* [What you should do] Would you please reproduce all the entries exactly, leaving the pictures out?

Saved data entries:
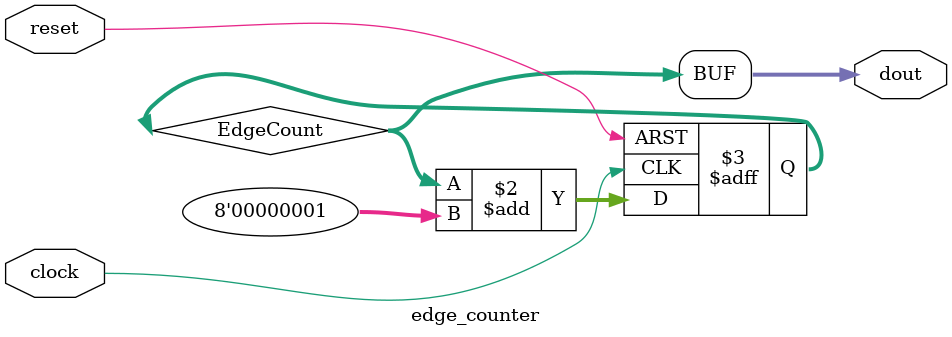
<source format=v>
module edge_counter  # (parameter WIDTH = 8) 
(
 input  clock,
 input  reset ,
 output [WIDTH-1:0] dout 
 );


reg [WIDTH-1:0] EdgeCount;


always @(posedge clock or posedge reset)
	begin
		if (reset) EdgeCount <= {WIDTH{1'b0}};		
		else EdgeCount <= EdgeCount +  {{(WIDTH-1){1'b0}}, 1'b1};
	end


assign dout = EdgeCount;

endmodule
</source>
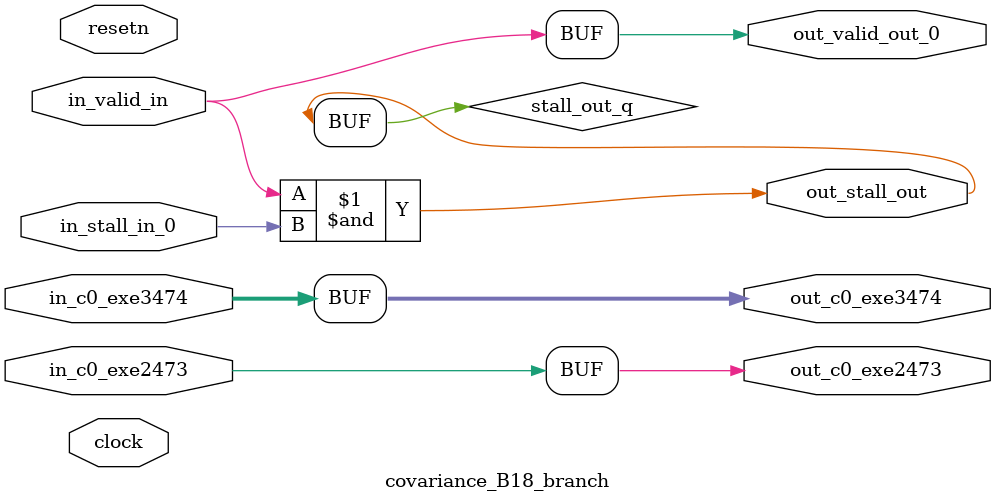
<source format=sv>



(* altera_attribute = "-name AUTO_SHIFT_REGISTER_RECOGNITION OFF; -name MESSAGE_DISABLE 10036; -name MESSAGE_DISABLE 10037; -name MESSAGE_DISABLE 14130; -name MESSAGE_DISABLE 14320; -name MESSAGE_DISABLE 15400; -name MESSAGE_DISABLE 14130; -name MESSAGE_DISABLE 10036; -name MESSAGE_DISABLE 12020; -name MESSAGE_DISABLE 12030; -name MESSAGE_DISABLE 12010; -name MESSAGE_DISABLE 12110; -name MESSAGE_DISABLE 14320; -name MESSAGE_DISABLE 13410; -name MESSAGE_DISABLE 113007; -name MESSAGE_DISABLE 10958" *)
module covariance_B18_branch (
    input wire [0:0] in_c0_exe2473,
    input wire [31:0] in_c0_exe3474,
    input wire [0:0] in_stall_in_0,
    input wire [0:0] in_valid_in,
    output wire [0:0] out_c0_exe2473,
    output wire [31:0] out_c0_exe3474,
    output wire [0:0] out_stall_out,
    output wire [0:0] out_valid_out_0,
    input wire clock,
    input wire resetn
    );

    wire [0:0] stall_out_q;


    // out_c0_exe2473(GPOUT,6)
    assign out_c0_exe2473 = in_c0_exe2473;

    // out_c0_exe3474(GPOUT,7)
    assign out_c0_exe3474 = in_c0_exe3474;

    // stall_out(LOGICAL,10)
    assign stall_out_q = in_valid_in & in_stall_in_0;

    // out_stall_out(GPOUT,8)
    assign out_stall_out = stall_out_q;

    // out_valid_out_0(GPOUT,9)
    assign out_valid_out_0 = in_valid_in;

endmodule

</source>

* [Solution for this problem]
<source format=v>
module edge_counter  # (parameter WIDTH = 8) 
(
 input  clock,
 input  reset ,
 output [WIDTH-1:0] dout 
 );


reg [WIDTH-1:0] EdgeCount;


always @(posedge clock or posedge reset)
	begin
		if (reset) EdgeCount <= {WIDTH{1'b0}};		
		else EdgeCount <= EdgeCount +  {{(WIDTH-1){1'b0}}, 1'b1};
	end


assign dout = EdgeCount;

endmodule
</source>
<source format=sv>



(* altera_attribute = "-name AUTO_SHIFT_REGISTER_RECOGNITION OFF; -name MESSAGE_DISABLE 10036; -name MESSAGE_DISABLE 10037; -name MESSAGE_DISABLE 14130; -name MESSAGE_DISABLE 14320; -name MESSAGE_DISABLE 15400; -name MESSAGE_DISABLE 14130; -name MESSAGE_DISABLE 10036; -name MESSAGE_DISABLE 12020; -name MESSAGE_DISABLE 12030; -name MESSAGE_DISABLE 12010; -name MESSAGE_DISABLE 12110; -name MESSAGE_DISABLE 14320; -name MESSAGE_DISABLE 13410; -name MESSAGE_DISABLE 113007; -name MESSAGE_DISABLE 10958" *)
module covariance_B18_branch (
    input wire [0:0] in_c0_exe2473,
    input wire [31:0] in_c0_exe3474,
    input wire [0:0] in_stall_in_0,
    input wire [0:0] in_valid_in,
    output wire [0:0] out_c0_exe2473,
    output wire [31:0] out_c0_exe3474,
    output wire [0:0] out_stall_out,
    output wire [0:0] out_valid_out_0,
    input wire clock,
    input wire resetn
    );

    wire [0:0] stall_out_q;


    // out_c0_exe2473(GPOUT,6)
    assign out_c0_exe2473 = in_c0_exe2473;

    // out_c0_exe3474(GPOUT,7)
    assign out_c0_exe3474 = in_c0_exe3474;

    // stall_out(LOGICAL,10)
    assign stall_out_q = in_valid_in & in_stall_in_0;

    // out_stall_out(GPOUT,8)
    assign out_stall_out = stall_out_q;

    // out_valid_out_0(GPOUT,9)
    assign out_valid_out_0 = in_valid_in;

endmodule

</source>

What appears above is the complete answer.